Mo, 24. September 2018

Tod vor Klärung

28.05.2011 14:08

Chile: Exhumierte Überreste von Ex-Präsident Allende

Bei den am Montag auf dem Zentralfriedhof der chilenischen Hauptstadt Santiago exhumierten sterblichen Überresten handelt es sich tatsächlich um die Leiche von Salvador Allende, des früheren Präsidenten des südamerikanischen Landes. Das ist das erste Ergebnis der Autopsie, in deren Rahmen Gerichtsmediziner fast 40 Jahre nach Allendes Tod herausfinden sollen, ob der Präsident getötet wurde oder Selbstmord beging.

Justizkreise in Santiago bestätigten am Freitag die Identität der sterblichen Überreste. Die Zweifel waren entstanden, weil Medien nach dem Tod Allendes berichtet hatten, Anhänger hätten seine Leiche nach der geheimen Beerdigung 1973 in Vina del Mar entführt und an einen unbekannten Ort gebracht.

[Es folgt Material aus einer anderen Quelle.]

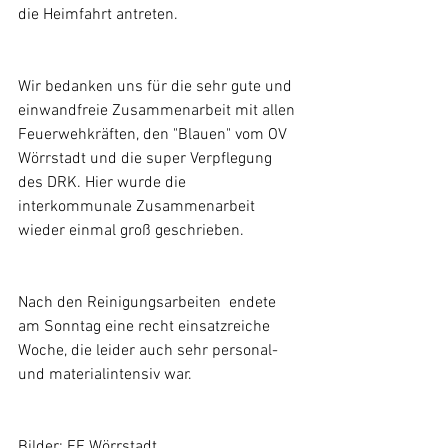
die Heimfahrt antreten.
Wir bedanken uns für die sehr gute und 
einwandfreie Zusammenarbeit mit allen 
Feuerwehkräften, den "Blauen" vom OV 
Wörrstadt und die super Verpflegung 
des DRK. Hier wurde die 
interkommunale Zusammenarbeit 
wieder einmal groß geschrieben.
Nach den Reinigungsarbeiten  endete 
am Sonntag eine recht einsatzreiche 
Woche, die leider auch sehr personal- 
und materialintensiv war.
Bilder: FF Wörrstadt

Nach dem Ende der Militärdiktatur 1990 war in Vina del Mar eine Leiche exhumiert und nach Santiago überführt worden, eine Autopsie wurde damals aber nicht gemacht.

Im Laufe der jetzt begonnenen Autopsie, die auf drei Monate angesetzt ist, wollen Experten klären, ob Allende getötet wurde oder Selbstmord beging. Der sozialistische Staatschef war am 11. September 1973 nach dreijähriger Regierungszeit während des Militärputsches von General Augusto Pinochet gestorben, als die Luftwaffe den Präsidentenpalast angriff. Nach einer Autopsie in Santiago teilten die Behörden damals mit, der 65-Jährige habe sich selbst eine Kugel in den Kopf geschossen.

Rechtmediziner zweifelte Selbstmord an
Im Jahr 2008 hatte der Rechtsmediziner Luis Ravanal unter Berufung auf die Autopsie nach Allendes Tod geschrieben, dessen Verletzungen stimmten nicht mit der These überein, dass er sich selbst erschossen habe. Der chilenische Journalist Camilo Taufic, der ein Buch zu dem Putsch schrieb, unterstützt die These eines "unterstützten Selbstmords". Demnach soll ein Leibwächter von Allende den tödlichen Schuss abgefeuert haben, nachdem der verzweifelte Präsident sich zunächst selbst eine Schusswunde beigebracht hatte.

Nach Allendes Tod errichtete Pinochet eine Militärdiktatur, die erst im Jahr 1990 endete. In dieser Zeit wurden etwa 3.100 Menschen getötet oder sind seitdem vermisst. Pinochet starb im Jahr 2006 im Alter von 91 Jahren, ohne je verurteilt worden zu sein. Die neue Untersuchung zu den Todesumständen Allendes ist Teil einer umfassenden Überprüfung von mehr als 700 bisher nicht untersuchten mutmaßlichen Menschenrechtsverletzungen während der Pinochet-Diktatur 1973 bis 1990.